#### Dataset records ####

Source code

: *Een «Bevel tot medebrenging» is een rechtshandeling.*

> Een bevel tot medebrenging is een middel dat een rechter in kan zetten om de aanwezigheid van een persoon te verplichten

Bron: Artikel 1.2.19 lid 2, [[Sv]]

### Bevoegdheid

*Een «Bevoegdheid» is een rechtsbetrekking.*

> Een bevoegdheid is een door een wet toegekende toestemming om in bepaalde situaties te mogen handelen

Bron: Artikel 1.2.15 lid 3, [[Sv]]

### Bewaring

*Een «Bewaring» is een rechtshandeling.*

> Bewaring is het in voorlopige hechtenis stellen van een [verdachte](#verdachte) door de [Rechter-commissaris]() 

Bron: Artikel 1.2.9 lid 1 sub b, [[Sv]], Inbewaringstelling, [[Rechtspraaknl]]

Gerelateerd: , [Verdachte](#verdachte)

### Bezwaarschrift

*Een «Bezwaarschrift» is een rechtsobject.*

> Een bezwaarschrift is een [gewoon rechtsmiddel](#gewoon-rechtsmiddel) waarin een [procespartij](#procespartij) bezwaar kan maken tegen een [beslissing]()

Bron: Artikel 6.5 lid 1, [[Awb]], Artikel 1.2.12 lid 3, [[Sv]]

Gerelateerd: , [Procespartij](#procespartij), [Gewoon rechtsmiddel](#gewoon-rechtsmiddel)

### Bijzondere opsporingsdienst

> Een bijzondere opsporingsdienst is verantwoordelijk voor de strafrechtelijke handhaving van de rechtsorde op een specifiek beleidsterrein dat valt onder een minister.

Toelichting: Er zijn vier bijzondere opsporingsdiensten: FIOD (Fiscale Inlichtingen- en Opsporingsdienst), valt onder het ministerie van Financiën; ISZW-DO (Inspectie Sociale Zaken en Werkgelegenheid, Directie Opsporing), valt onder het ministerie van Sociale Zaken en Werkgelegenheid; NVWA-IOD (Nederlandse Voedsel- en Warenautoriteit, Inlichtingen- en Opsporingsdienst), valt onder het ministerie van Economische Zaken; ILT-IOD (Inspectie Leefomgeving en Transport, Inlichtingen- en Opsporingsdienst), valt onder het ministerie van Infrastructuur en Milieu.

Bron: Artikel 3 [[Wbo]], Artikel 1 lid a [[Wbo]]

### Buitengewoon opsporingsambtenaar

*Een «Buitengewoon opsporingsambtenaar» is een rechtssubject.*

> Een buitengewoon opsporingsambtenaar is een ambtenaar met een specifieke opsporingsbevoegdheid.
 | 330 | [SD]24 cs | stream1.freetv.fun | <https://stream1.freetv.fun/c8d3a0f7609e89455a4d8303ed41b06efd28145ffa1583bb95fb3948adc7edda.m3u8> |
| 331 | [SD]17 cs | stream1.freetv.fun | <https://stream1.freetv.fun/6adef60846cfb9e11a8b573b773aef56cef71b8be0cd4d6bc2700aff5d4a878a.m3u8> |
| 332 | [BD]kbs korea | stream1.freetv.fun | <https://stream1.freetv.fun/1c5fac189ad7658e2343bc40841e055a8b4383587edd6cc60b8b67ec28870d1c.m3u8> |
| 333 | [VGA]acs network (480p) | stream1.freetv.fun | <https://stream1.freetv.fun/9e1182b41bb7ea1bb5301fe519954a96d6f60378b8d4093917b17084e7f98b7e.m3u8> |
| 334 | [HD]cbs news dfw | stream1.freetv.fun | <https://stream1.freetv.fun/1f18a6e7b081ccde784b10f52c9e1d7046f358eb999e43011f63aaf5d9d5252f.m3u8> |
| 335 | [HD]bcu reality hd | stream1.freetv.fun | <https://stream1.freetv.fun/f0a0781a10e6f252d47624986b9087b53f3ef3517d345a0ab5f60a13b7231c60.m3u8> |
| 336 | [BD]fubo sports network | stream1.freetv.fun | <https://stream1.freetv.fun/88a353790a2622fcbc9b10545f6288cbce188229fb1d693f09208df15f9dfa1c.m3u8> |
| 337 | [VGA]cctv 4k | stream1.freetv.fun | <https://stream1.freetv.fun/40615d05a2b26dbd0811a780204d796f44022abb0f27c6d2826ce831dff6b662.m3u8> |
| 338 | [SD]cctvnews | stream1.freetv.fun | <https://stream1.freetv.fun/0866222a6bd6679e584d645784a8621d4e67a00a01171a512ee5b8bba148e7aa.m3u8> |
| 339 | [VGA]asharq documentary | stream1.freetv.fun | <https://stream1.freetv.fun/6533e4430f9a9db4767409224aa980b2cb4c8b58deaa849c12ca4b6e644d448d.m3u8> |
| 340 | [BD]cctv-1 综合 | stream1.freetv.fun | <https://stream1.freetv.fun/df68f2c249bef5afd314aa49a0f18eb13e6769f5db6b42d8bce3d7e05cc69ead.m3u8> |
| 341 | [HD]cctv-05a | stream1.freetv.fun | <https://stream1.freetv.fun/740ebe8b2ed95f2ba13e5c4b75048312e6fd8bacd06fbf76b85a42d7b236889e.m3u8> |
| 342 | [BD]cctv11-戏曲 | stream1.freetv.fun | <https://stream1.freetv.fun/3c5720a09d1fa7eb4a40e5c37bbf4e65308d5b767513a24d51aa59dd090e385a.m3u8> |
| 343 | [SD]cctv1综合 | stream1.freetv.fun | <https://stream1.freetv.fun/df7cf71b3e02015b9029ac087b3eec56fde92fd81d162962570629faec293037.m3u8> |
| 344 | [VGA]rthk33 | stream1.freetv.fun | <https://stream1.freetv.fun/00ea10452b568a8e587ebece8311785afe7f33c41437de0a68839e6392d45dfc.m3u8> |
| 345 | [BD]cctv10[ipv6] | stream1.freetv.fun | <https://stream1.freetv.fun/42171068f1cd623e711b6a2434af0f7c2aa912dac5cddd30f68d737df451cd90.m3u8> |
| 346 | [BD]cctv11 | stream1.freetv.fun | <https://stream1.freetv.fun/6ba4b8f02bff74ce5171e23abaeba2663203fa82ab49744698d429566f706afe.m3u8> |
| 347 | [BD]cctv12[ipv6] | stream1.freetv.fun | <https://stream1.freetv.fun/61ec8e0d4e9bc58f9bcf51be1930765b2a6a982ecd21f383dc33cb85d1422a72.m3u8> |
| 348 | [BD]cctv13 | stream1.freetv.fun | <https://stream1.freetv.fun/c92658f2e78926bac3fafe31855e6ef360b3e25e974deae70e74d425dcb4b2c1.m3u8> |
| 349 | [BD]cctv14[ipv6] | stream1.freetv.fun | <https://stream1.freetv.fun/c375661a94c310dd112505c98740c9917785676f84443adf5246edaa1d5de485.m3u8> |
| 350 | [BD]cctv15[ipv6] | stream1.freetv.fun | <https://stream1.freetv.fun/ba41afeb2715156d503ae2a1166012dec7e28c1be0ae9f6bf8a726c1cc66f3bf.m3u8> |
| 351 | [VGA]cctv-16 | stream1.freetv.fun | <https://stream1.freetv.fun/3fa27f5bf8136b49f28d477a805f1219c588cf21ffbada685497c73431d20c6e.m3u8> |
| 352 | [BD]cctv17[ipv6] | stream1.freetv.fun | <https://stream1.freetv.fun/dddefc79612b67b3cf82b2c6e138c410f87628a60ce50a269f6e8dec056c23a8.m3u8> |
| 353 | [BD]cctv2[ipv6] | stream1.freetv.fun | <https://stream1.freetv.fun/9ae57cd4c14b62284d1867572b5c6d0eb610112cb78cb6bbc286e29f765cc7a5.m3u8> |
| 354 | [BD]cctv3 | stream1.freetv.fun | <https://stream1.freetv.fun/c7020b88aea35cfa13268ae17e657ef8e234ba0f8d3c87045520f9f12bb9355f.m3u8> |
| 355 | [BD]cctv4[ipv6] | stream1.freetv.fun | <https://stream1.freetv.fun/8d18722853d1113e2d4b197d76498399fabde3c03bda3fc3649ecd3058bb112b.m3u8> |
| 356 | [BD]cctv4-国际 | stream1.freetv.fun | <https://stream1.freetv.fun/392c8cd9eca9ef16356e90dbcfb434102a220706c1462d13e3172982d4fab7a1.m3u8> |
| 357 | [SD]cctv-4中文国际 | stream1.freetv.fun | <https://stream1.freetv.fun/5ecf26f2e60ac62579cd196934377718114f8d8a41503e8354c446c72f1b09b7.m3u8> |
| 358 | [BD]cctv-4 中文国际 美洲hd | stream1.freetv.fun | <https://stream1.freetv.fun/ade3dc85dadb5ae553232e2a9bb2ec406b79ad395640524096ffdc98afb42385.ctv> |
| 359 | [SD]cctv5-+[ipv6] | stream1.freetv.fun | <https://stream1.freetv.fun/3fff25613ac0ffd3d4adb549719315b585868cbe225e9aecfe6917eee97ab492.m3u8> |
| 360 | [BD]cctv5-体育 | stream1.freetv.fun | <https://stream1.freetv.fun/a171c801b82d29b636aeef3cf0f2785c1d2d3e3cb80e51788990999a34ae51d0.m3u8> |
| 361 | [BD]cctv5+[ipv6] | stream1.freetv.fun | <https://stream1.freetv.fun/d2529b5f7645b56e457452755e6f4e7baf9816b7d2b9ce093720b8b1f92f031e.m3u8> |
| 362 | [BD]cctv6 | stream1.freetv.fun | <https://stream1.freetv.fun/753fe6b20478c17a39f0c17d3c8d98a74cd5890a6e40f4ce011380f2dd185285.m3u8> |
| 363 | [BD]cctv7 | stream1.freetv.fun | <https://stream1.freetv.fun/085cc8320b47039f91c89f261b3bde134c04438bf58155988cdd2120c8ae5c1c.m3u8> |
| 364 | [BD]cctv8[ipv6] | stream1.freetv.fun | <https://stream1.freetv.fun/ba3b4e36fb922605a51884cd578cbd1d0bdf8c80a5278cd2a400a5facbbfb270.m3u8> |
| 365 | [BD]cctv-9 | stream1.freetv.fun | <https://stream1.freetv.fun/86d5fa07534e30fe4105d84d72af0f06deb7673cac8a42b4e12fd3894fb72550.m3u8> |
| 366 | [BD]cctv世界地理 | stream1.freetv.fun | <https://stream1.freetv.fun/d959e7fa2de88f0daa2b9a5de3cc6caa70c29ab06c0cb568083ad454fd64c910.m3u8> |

####

» Job item:
Find the word "door" in the data and show each line that holds it.

» Completed exercise:
> Een bevoegdheid is een door een wet toegekende toestemming om in bepaalde situaties te mogen handelen
> Bewaring is het in voorlopige hechtenis stellen van een [verdachte](#verdachte) door de [Rechter-commissaris]() 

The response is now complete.